━━━ Dataset content

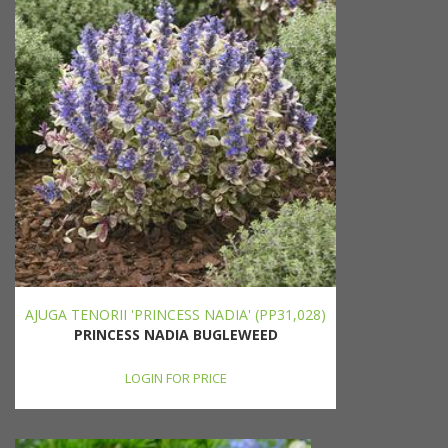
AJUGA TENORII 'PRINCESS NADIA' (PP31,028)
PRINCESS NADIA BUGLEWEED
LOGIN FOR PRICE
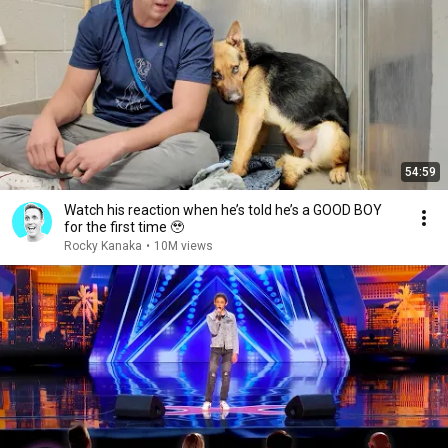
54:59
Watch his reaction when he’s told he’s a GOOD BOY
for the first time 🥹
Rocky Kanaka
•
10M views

━━━━━━
━━━ Dataset content

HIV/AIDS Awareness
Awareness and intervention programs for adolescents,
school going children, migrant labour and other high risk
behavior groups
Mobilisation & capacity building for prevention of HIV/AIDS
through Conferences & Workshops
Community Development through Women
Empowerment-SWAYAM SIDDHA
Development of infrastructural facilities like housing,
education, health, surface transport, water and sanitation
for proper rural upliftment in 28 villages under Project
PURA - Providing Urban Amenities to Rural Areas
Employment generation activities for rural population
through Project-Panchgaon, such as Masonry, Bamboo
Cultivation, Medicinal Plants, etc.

━━━━━━

Work to be completed
Where does the string "Project" appear in the records above? Show every line that holds it.

Exercise solution
for proper rural upliftment in 28 villages under Project
through Project-Panchgaon, such as Masonry, Bamboo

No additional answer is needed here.